Passage shown:
You’re probably well aware of MU-MIMO, as it has been around for several years as part of the 802.11ac Wave 2 standard. In short, it allows an AP to beamform its transmission so that certain devices can’t hear the transmission. As a result, the AP can use its multiple transmitters to transmit data to multiple clients at the same time without those clients hearing each other’s frames. This technology carries over to 802.11ax.

Target Wake Time

Target Wake Time, or TWT is a technology that I feel will largely benefit IoT devices. It allows a device’s radio to go to sleep for a scheduled period of time. The client to go to sleep for up to 5 years. While this probably won’t have a significant impact on the throughput or performance of a cell, it can significantly improve battery life. In IoT, battery life can be everything.

If you want to learn more about 802.11ax / Wi-Fi 6, you should check out this video: It does a great job of simplifying all of the new features of Wi-Fi 6 in a short video.

The Catalyst 9100 AP Specs

Catalyst C9115AXI / C9115AXE

C9115AXI in its pre-production form
  • Wi-Fi 6 Certifiable
  • Three Radios
    • 2.4GHz (4×4:4)
    • 5GHz (4×4:4)
    • BLE (Tx/Rx)
  • Broadcom client-serving radios
  • OFDMA (Uplink and Downlink) and MU-MIMO
  • mGig port (2.5Gbps)
  • Target Wake Time
  • Internal or External Antenna
  • No Cisco RF ASIC
  • Power Draw (2 different options)
    • 802.3at: 20.4W (C9115AXI), 21.4W (C9115AXE)
      • Full functionality
      • Note: My switch reports the C9115AXI draws 24.1W and the C9115AXE draws 25.3W
    • 802.3af: 13W (Yes, this AP will function on 802.3af power!)
      • 2.4GHz limited to 2×2:2
      • 5GHz limited to 2×2:2
      • mGig port limited to 1Gbps
      • USB port disabled
  • Radio Transmit Power Range
    • 2.4GHz
      • Max: 23dBm (200mW)

Dataset content:
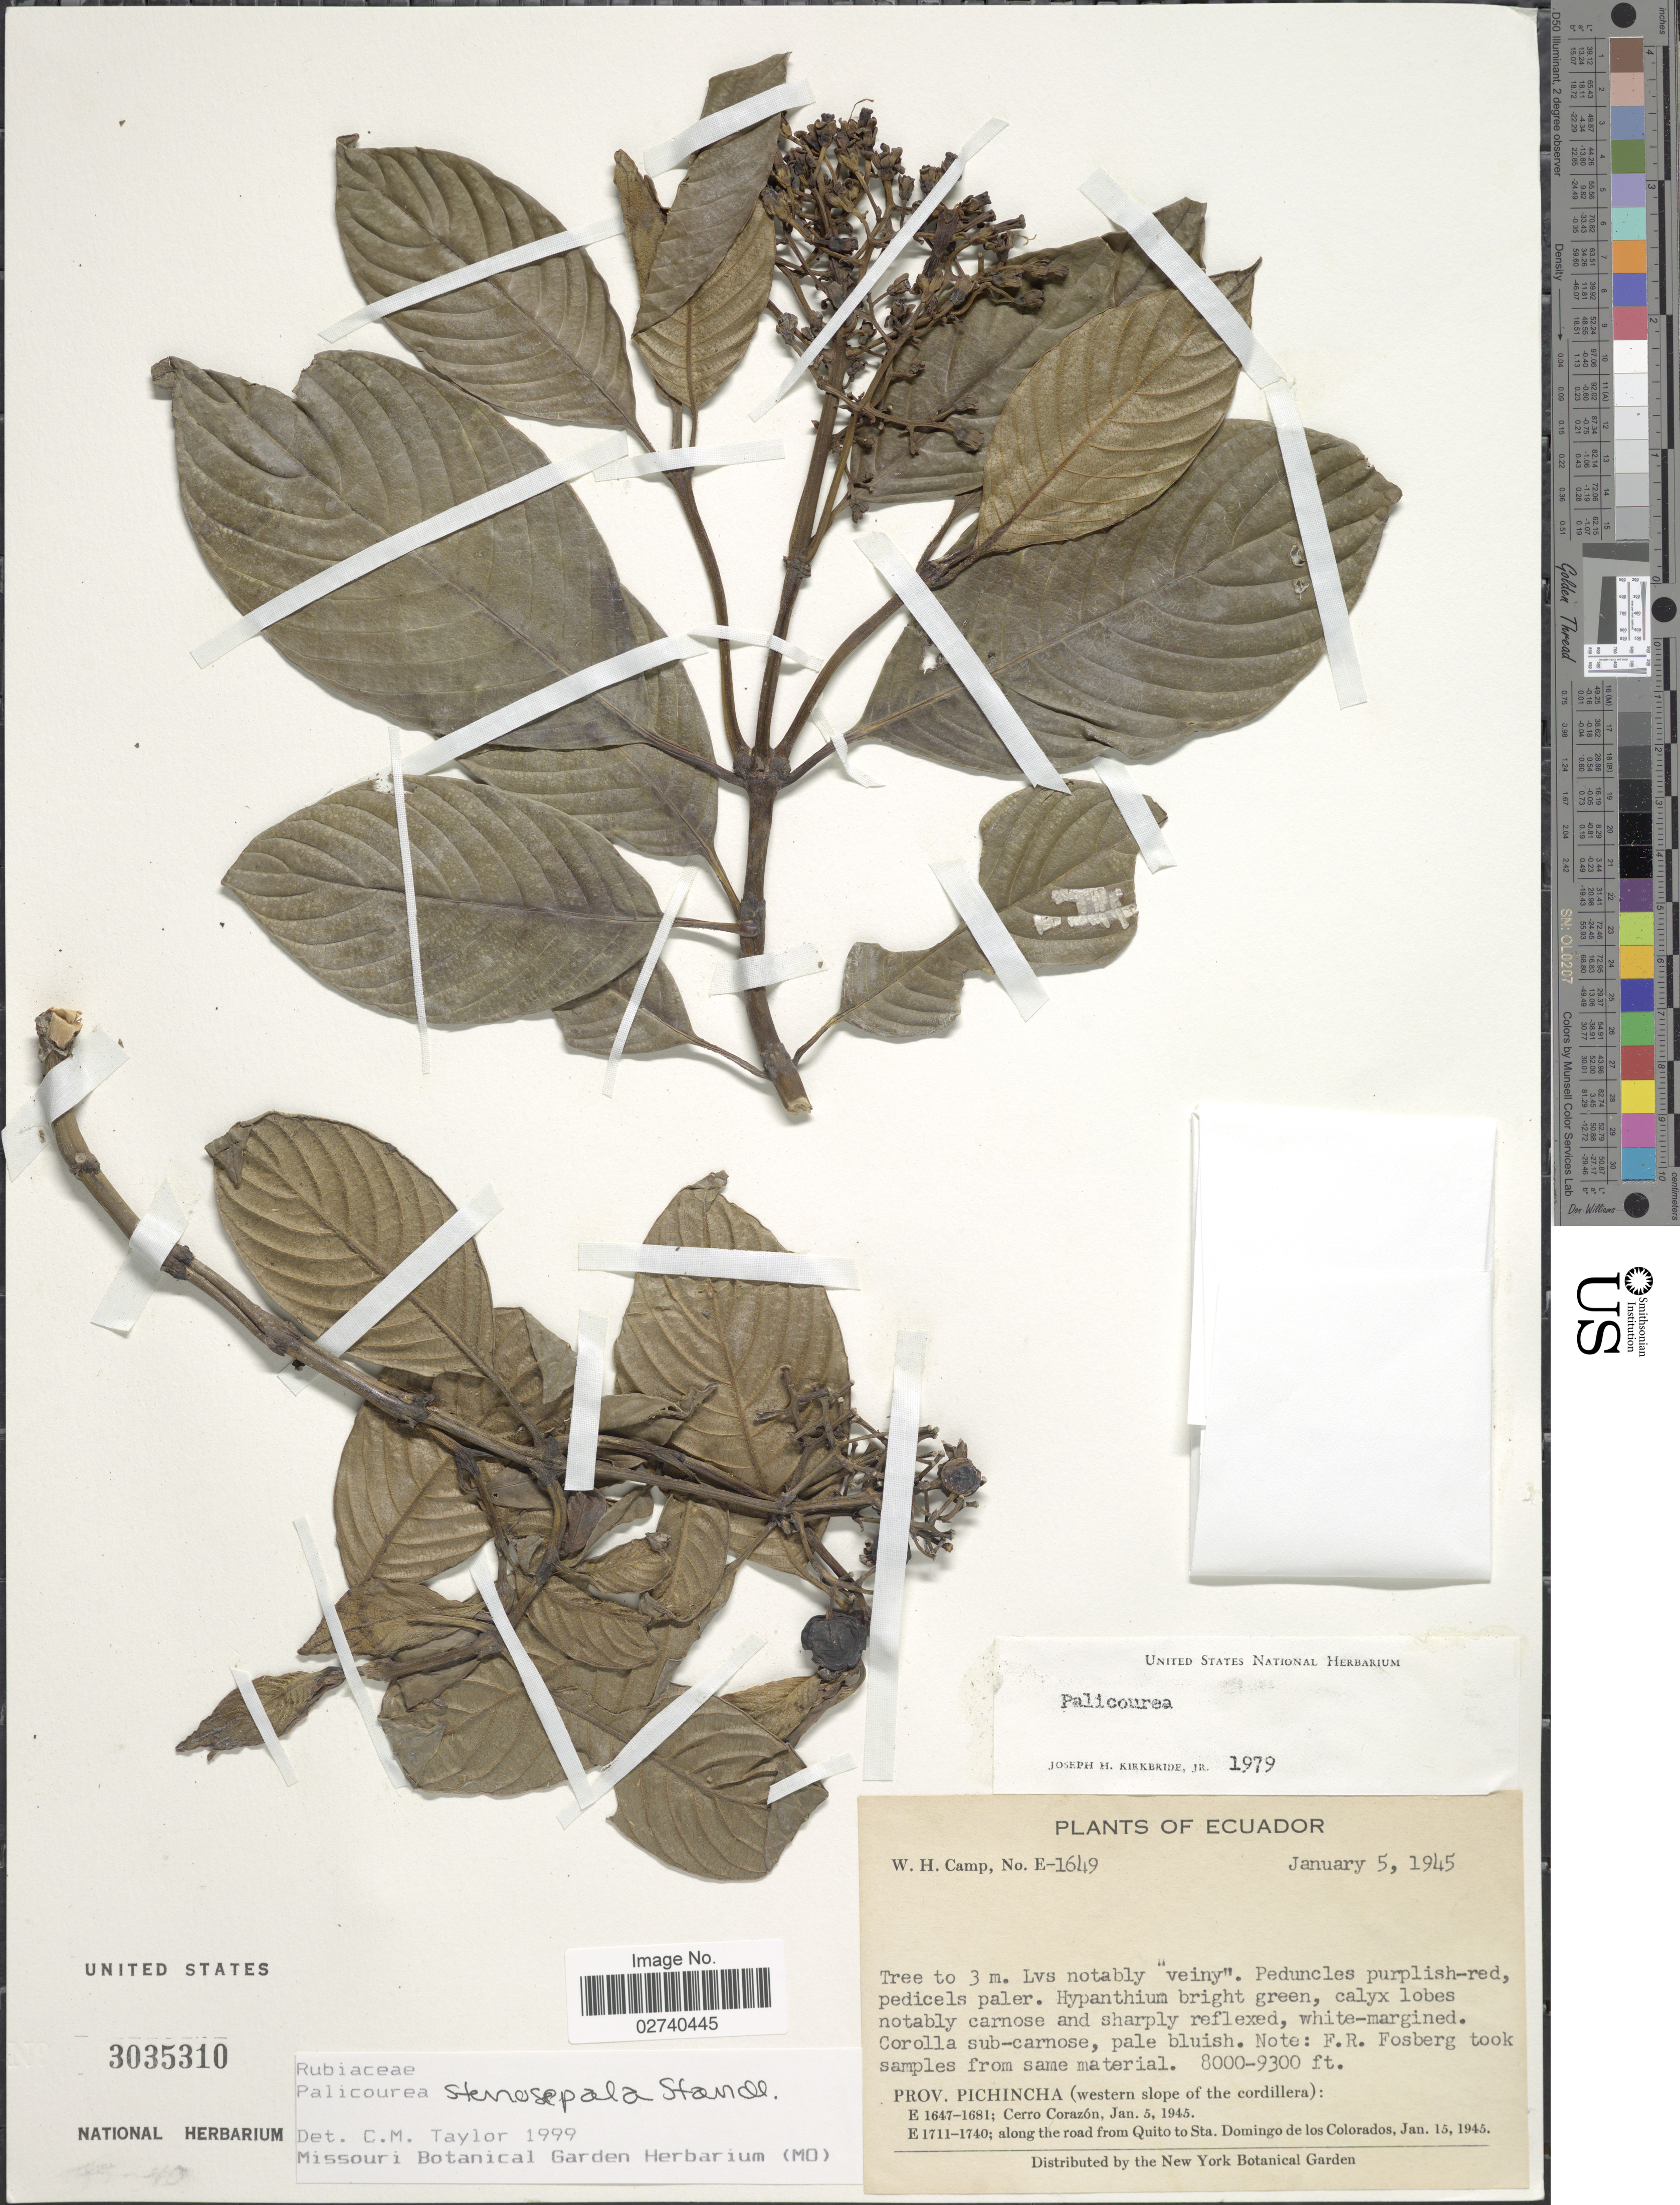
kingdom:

Given instruction: In the Wi-Fi 6 access point passage, set down word for word the portion between "C9115AXI in its" and "mGig port (2.5Gbps)", inclusive.

Full response:
C9115AXI in its pre-production form
  • Wi-Fi 6 Certifiable
  • Three Radios
    • 2.4GHz (4×4:4)
    • 5GHz (4×4:4)
    • BLE (Tx/Rx)
  • Broadcom client-serving radios
  • OFDMA (Uplink and Downlink) and MU-MIMO
  • mGig port (2.5Gbps)